An important element of MPCER's vision has been a focus on scaling up, or transferring what has been learned locally to regional and global settings. Today,
MPCER researchers are working throughout the United States and in places that are as far flung as
the Mariana Islands, a group of islands found south of Japan in the Pacific
Ocean that form a Commonwealth of the United States.
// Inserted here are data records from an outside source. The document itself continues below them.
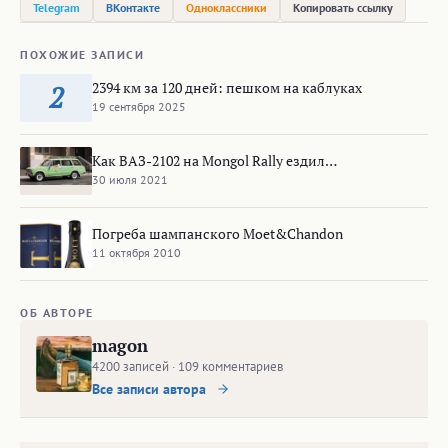
Telegram
ВКонтакте
Одноклассники
Копировать ссылку
ПОХОЖИЕ ЗАПИСИ
2394 км за 120 дней: пешком на каблуках
2
19 сентября 2025
Как ВАЗ-2102 на Mongol Rally ездил…
30 июля 2021
Погреба шампанского Moet&Сhandon
11 октября 2010
ОБ АВТОРЕ
magon
4200 записей · 109 комментариев
Все записи автора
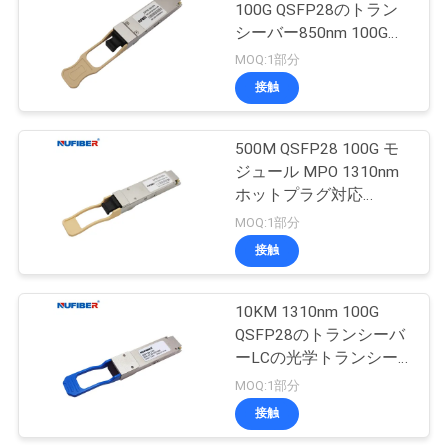
100G QSFP28のトラン
シーバー850nm 100G
MPOのトランシーバー
MOQ:1部分
接触
500M QSFP28 100G モ
ジュール MPO 1310nm
ホットプラグ対応
QSFP28-100G-SR4
MOQ:1部分
接触
10KM 1310nm 100G
QSFP28のトランシーバ
ーLCの光学トランシー
バーQSFP28-100G-LR4
MOQ:1部分
接触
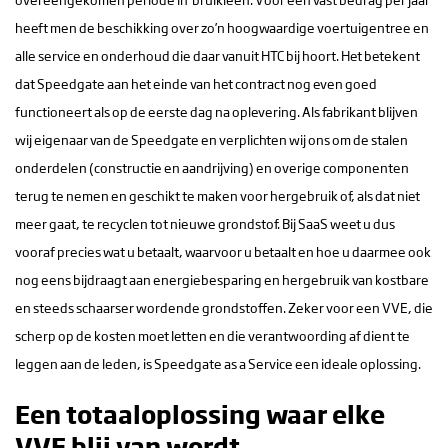
heeft men de beschikking over zo’n hoogwaardige voertuigentree en
alle service en onderhoud die daar vanuit HTC bij hoort. Het betekent
dat Speedgate aan het einde van het contract nog even goed
functioneert als op de eerste dag na oplevering. Als fabrikant blijven
wij eigenaar van de Speedgate en verplichten wij ons om de stalen
onderdelen (constructie en aandrijving) en overige componenten
terug te nemen en geschikt te maken voor hergebruik of, als dat niet
meer gaat, te recyclen tot nieuwe grondstof. Bij SaaS weet u dus
vooraf precies wat u betaalt, waarvoor u betaalt en hoe u daarmee ook
nog eens bijdraagt aan energiebesparing en hergebruik van kostbare
en steeds schaarser wordende grondstoffen. Zeker voor een VVE, die
scherp op de kosten moet letten en die verantwoording af dient te
leggen aan de leden, is Speedgate as a Service een ideale oplossing.
Een totaaloplossing waar elke
VVE blij van wordt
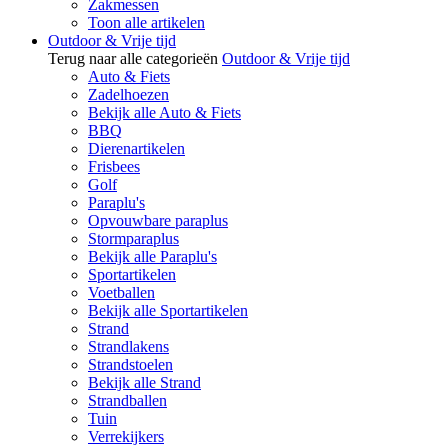
Zakmessen
Toon alle artikelen
Outdoor & Vrije tijd
Terug naar alle categorieën
Outdoor & Vrije tijd
Auto & Fiets
Zadelhoezen
Bekijk alle Auto & Fiets
BBQ
Dierenartikelen
Frisbees
Golf
Paraplu's
Opvouwbare paraplus
Stormparaplus
Bekijk alle Paraplu's
Sportartikelen
Voetballen
Bekijk alle Sportartikelen
Strand
Strandlakens
Strandstoelen
Bekijk alle Strand
Strandballen
Tuin
Verrekijkers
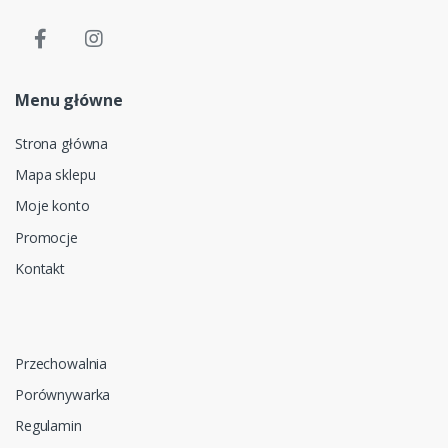
Menu główne
Strona główna
Mapa sklepu
Moje konto
Promocje
Kontakt
Przechowalnia
Porównywarka
Regulamin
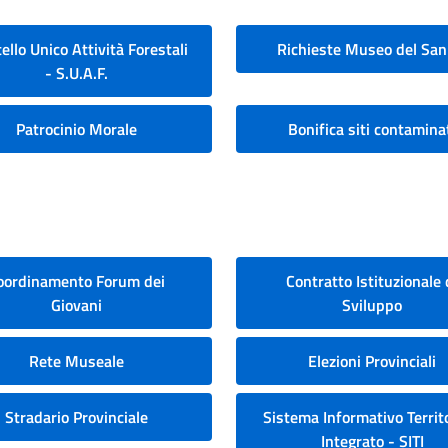
ello Unico Attività Forestali
Richieste Museo del San
- S.U.A.F.
Patrocinio Morale
Bonifica siti contamina
oordinamento Forum dei
Contratto Istituzionale 
Giovani
Sviluppo
Rete Museale
Elezioni Provinciali
Stradario Provinciale
Sistema Informativo Territo
Integrato - SITI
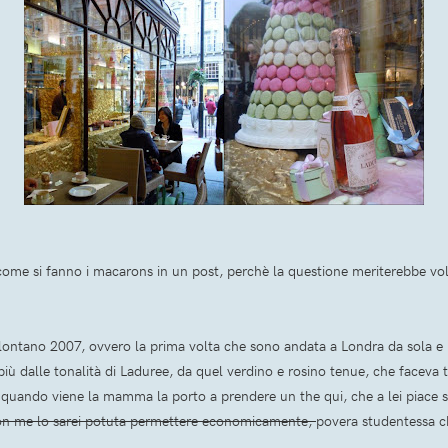
ome si fanno i macarons in un post, perchè la questione meriterebbe vol
l lontano 2007, ovvero la prima volta che sono andata a Londra da sola e
più dalle tonalità di Laduree, da quel verdino e rosino tenue, che faceva t
o quando viene la mamma la porto a prendere un the qui, che a lei piace s
n me lo sarei potuta permettere economicamente,
povera studentessa c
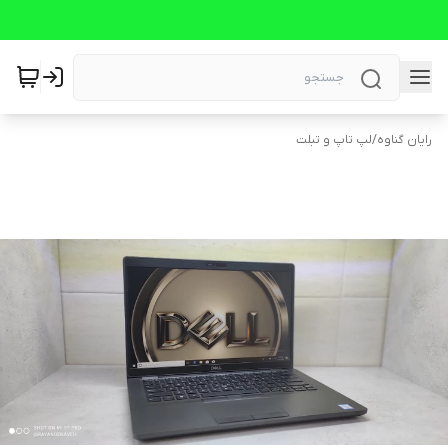
رایان گناوه
/
لپ تاپ و تبلت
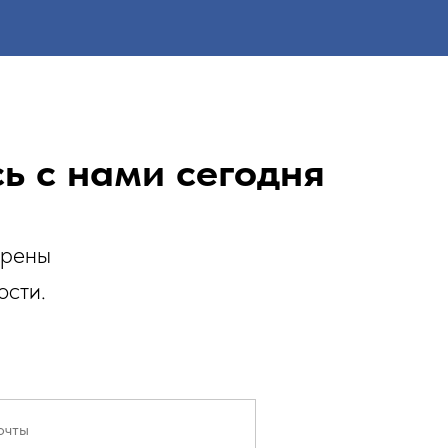
ь с нами сегодня
ерены
ости.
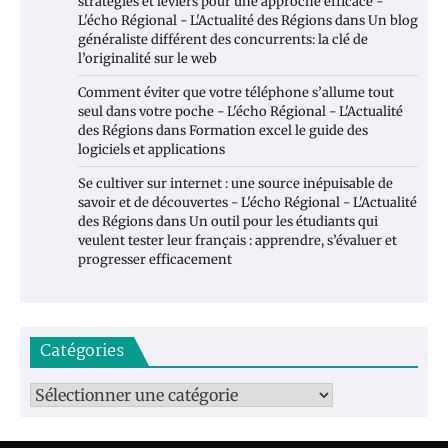
stratégies et leviers pour une approche efficace -
L'écho Régional - L'Actualité des Régions
dans
Un blog
généraliste différent des concurrents: la clé de
l’originalité sur le web
Comment éviter que votre téléphone s’allume tout
seul dans votre poche - L'écho Régional - L'Actualité
des Régions
dans
Formation excel le guide des
logiciels et applications
Se cultiver sur internet : une source inépuisable de
savoir et de découvertes - L'écho Régional - L'Actualité
des Régions
dans
Un outil pour les étudiants qui
veulent tester leur français : apprendre, s’évaluer et
progresser efficacement
Catégories
Catégories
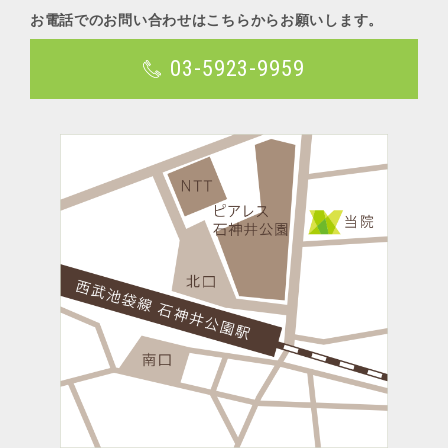
お電話でのお問い合わせはこちらからお願いします。
03-5923-9959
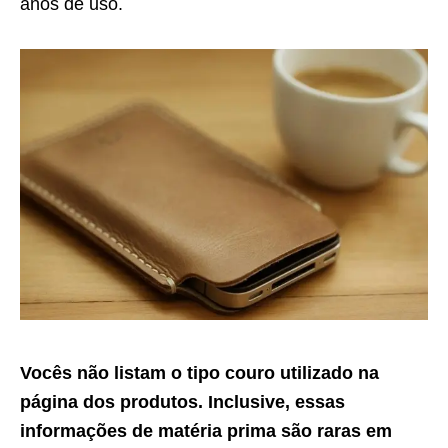
anos de uso.
Vocês não listam o tipo couro utilizado na
página dos produtos. Inclusive, essas
informações de matéria prima são raras em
Building research and education infrastructure
As the MPCER grew, it became clear that
important infrastructure was needed to not only address pressing research questions,
but also to improve educational opportunities and workforce development. As the result of collaboration
with other institutions and organizations, the MPCER has been instrumental in
creating facilities and services that support research and education, including
the Merriam-Powell Research Station, Colorado Plateau Biodiversity Center, and
the Geospatial Research and Information Laboratory. Additionally, MPCER is
affiliated with a wide range of partners that provide critical support to the
research and educational communities.
is a theme that runs through all of MPCER’s efforts, including its emphasis on
cross-disciplinary research and program and project development. Importantly,
the MPCER fosters collaborations among not only scientists, but also public and
private land managers and educators. The Southwest Experimental Garden Array, or SEGA, is a good example of the
MPCER’s cooperative approach. The 10 gardens in the array will be established
in partnership with the Arboretum at Flagstaff, National Forest Service,
National Park Service, Babbitt Ranches, The Nature Conservancy, and Walnut
Creek Center for Education and Research.
MPCER takes its name and its inspiration from two pioneering researchers: C. Hart
Merriam, who developed the life zone concept for
describing areas with similar plants and animals on the basis of observations
made while doing surveys on northern Arizona’s San Francisco Peaks, and John Wesley Powell, who led the first expedition to
successfully navigate and survey the Colorado River through Grand Canyon. In
honor of the contributions of both of these outstanding scientists, the MPCER
seeks to carry on their tradition of bold scientific inquiry and practice of
working with many different people to help advance all people.